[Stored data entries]
= Beginning of Section =

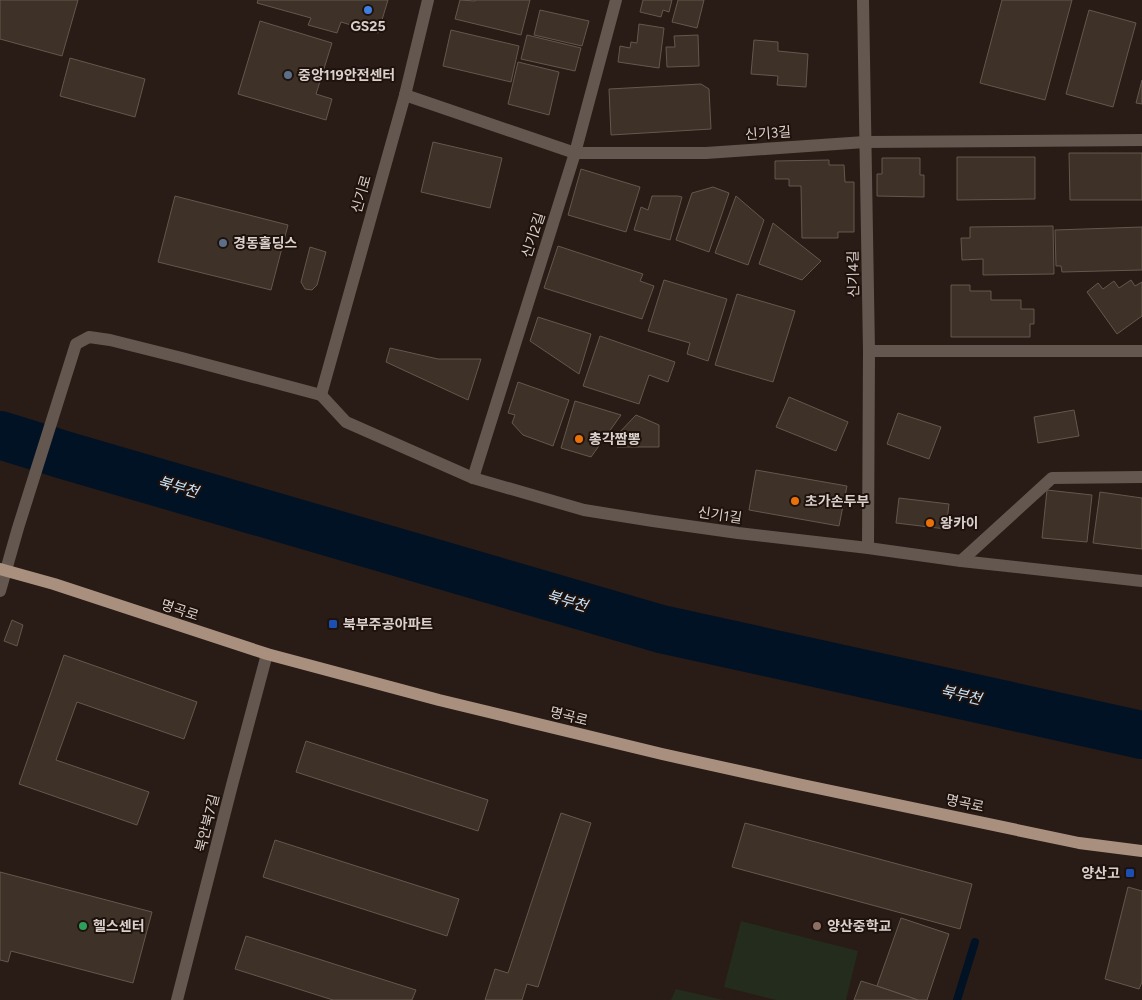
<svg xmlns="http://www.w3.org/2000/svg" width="1142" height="1000" viewBox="0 0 1142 1000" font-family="Figtree,'Noto Sans KR',sans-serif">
<rect width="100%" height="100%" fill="#291b16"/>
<!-- green -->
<g fill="#242d1d">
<path d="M741 921 858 951 846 1000H776L724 987Z"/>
<path d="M676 989 723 1000H671Z"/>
</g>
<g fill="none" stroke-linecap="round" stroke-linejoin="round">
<!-- stream -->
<path stroke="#001223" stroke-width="8" d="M957 1000 975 942"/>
<!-- river -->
<path stroke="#001223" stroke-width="48" d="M0 435 64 455 661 629 1142 735"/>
</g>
<!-- building -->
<g fill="#3e3228" stroke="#64584d">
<path d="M0 0H78L62 56 0 39Z"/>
<path d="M258 0H388L378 33 341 22 337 33 308 25 311 18 257 3Z"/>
<path d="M460 0 475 1V0H530L521 35 455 19Z"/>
<path d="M643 0H672L669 12 663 10 661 17 640 12Z"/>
<path d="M678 0H704L697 28 672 22Z"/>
<path d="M1002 0H1072L1045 100 980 83Z"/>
<path d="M540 10 589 21 582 46 534 35Z"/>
<path d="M1089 10 1136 23 1113 107 1066 94Z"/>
<path d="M260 21 332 43 316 94 332 99 326 120 238 94Z"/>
<path d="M639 24 664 28 659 68 618 62 620 46 630 48 631 42 637 43Z"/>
<path d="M451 30 519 46 511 82 443 66Z"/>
<path d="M527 35 581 48 575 71 521 59Z"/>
<path d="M698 35 699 66 667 67 666 47H675L674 36Z"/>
<path d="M754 40 778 42V51L808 54 806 87 777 85 778 76 751 74Z"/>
<path d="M70 58 145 79 135 117 60 96Z"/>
<path d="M518 62 559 72 549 115 508 104Z"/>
<path d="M1142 80V104L1136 103Z"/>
<path d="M701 84 709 89 711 129 611 135 609 89Z"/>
<path d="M433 142 502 158 490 208 421 192Z"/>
<path d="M1069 153H1142V200H1070Z"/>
<path d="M957 157H1035V199L957 200Z"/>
<path d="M882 158H920V175H924V197L877 196V174H882Z"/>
<path d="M829 160V165H844L845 182H854V232H838V238H802L801 186H789V179H775V161Z"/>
<path d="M581 169 640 187 626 232 568 215Z"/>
<path d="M713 187 729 193 709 252 676 240 692 193Z"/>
<path d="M175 196 288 225 271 290 158 262Z"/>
<path d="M652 196H678L682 197 670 240 634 230 641 207 648 210Z"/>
<path d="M736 196 764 220 748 265 715 253Z"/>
<path d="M773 223 821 261 802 280 759 264Z"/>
<path d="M1053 226 1054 274 983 275V259L962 260 961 238H970V227Z"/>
<path d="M1142 227V270L1062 272 1061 266H1056L1055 230Z"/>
<path d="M558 246 643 274 640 281 654 286 642 319 544 288Z"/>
<path d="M310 247 326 252 317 285 312 290 305 289 301 282Z"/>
<path d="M664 280 727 299 708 361 687 354 690 343 648 331Z"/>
<path d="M1131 280 1135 286 1142 282V316L1117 334 1087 292 1098 283 1103 289 1114 281 1119 288Z"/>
<path d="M951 285H970V291H991V300H1021V309H1034V324H1030V337H951Z"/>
<path d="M737 294 795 311 773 382 715 365Z"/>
<path d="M538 317 591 334 579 374 530 341Z"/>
<path d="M600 336 675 362 668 382 649 375 639 404 583 386Z"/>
<path d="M390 348 438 359H481L468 400 386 362Z"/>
<path d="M518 382 569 400 553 446 523 435 512 423 515 415 508 413Z"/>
<path d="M789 397 848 422 836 451 776 427Z"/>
<path d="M575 401 621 415 591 457 561 448Z"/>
<path d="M1074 410 1079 436 1038 443 1034 417Z"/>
<path d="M898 413 941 427 929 459 887 444Z"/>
<path d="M636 415 659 425V447H617V435Z"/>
<path d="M756 470 847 486 839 526 749 510Z"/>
<path d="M1047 490 1092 495 1087 542 1042 538Z"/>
<path d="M1100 492 1142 498V549L1093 543Z"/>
<path d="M899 498 949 504 946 529 896 523Z"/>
<path d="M12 620 23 625 17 646 4 641Z"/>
<path d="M64 655 197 702 184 739 77 702 56 760 149 792 137 825 19 784Z"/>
<path d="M306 741 488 800 478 831 296 772Z"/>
<path d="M561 813 591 823 538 987 527 984 522 1000H485L495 969 508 973Z"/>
<path d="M745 823 972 884 960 929 732 867Z"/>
<path d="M275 840 459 899 447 936 263 877Z"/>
<path d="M0 872 152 912 133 983 11 951 8 962 0 960Z"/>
<path d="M1128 887 1142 891V982L1139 989 1105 979Z"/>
<path d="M901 918 949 934 927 1000H918L877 986Z"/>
<path d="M246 936 416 990 412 1000H333L235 969Z"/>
<path d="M861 981 877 986 918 1000H854Z"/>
</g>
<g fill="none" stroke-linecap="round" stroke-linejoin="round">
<!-- minor -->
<g stroke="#64574f" stroke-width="12">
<path d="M863 0 869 351 868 548"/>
<path d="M405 95 575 153H706L865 142 1142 140"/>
<path d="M869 351H1142"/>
<path d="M321 395 346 422 473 478 584 510 653 521 738 533 868 548 961 561 1142 581"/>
<path d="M321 395 405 95 428 0"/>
<path d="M473 478 575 153 616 0"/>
<path d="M961 561 1052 478 1142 477"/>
<path d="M0 591 18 528 76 344 89 337 110 340 182 358 321 395"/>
<path d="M177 1000 232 785 267 654"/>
</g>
<!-- major -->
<path stroke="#a98f7e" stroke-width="12" d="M0 569 54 584 267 654 439 700 662 754 798 784 1079 843 1142 851"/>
</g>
<!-- markers -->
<circle fill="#3f7fe0" stroke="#1f120d" stroke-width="2" cx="368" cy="10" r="5"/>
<g fill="#5c6f8a" stroke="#1f120d" stroke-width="2">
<circle cx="288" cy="75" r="5"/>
<circle cx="223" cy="243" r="5"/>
</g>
<g fill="#e8710a" stroke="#1f120d" stroke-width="2">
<circle cx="579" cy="439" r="5"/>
<circle cx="795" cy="501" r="5"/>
<circle cx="930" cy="523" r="5"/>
</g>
<g fill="#1a4fb4" stroke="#1f120d" stroke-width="2">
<rect x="328" y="619" width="10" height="10" rx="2.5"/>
<rect x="1125" y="868" width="10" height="10" rx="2.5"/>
</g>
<circle fill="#2e9e5b" stroke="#1f120d" stroke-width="2" cx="83" cy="926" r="5"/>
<circle fill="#8d6e63" stroke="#1f120d" stroke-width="2" cx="817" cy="926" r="5"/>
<g text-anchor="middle" stroke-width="4" stroke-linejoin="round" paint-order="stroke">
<!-- poi labels -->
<g font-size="14" font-weight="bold" fill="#dad0cc" stroke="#1f120d" text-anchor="start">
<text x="368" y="31" text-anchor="middle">GS25</text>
<text x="298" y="80">중앙119안전센터</text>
<text x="233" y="248">경동홀딩스</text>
<text x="589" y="444">총각짬뽕</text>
<text x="805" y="506">초가손두부</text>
<text x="940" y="528">왕카이</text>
<text x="343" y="629">북부주공아파트</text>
<text x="1120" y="878" text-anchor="end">양산고</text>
<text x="93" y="931">헬스센터</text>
<text x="827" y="931">양산중학교</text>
</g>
<!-- street labels -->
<g font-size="14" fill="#dad0cc" stroke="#1f120d">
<text transform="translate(768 133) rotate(-4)" y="5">신기3길</text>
<text transform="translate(361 194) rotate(-74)" y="5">신기로</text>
<text transform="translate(533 235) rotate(-72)" y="5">신기2길</text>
<text transform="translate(853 274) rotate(-91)" y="5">신기4길</text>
<text transform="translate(720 515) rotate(8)" y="5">신기1길</text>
<text transform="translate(180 610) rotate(18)" y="5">명곡로</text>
<text transform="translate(569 716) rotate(14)" y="5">명곡로</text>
<text transform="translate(965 803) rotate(12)" y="5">명곡로</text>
<text transform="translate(207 823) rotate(-76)" y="5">북안북7길</text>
</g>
<!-- water labels -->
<g font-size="15" font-style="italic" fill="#c5e3fb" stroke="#1f120d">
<text transform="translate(178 487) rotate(16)" y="5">북부천</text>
<text transform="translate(567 601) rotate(16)" y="5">북부천</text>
<text transform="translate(961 695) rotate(13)" y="5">북부천</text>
</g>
</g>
</svg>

= End of Section =

= YOUR TASK =
Go through the entries and return each line where the word "size" appears.

= RESULT OF THE TASK =
<g font-size="14" font-weight="bold" fill="#dad0cc" stroke="#1f120d" text-anchor="start">
<g font-size="14" fill="#dad0cc" stroke="#1f120d">
<g font-size="15" font-style="italic" fill="#c5e3fb" stroke="#1f120d">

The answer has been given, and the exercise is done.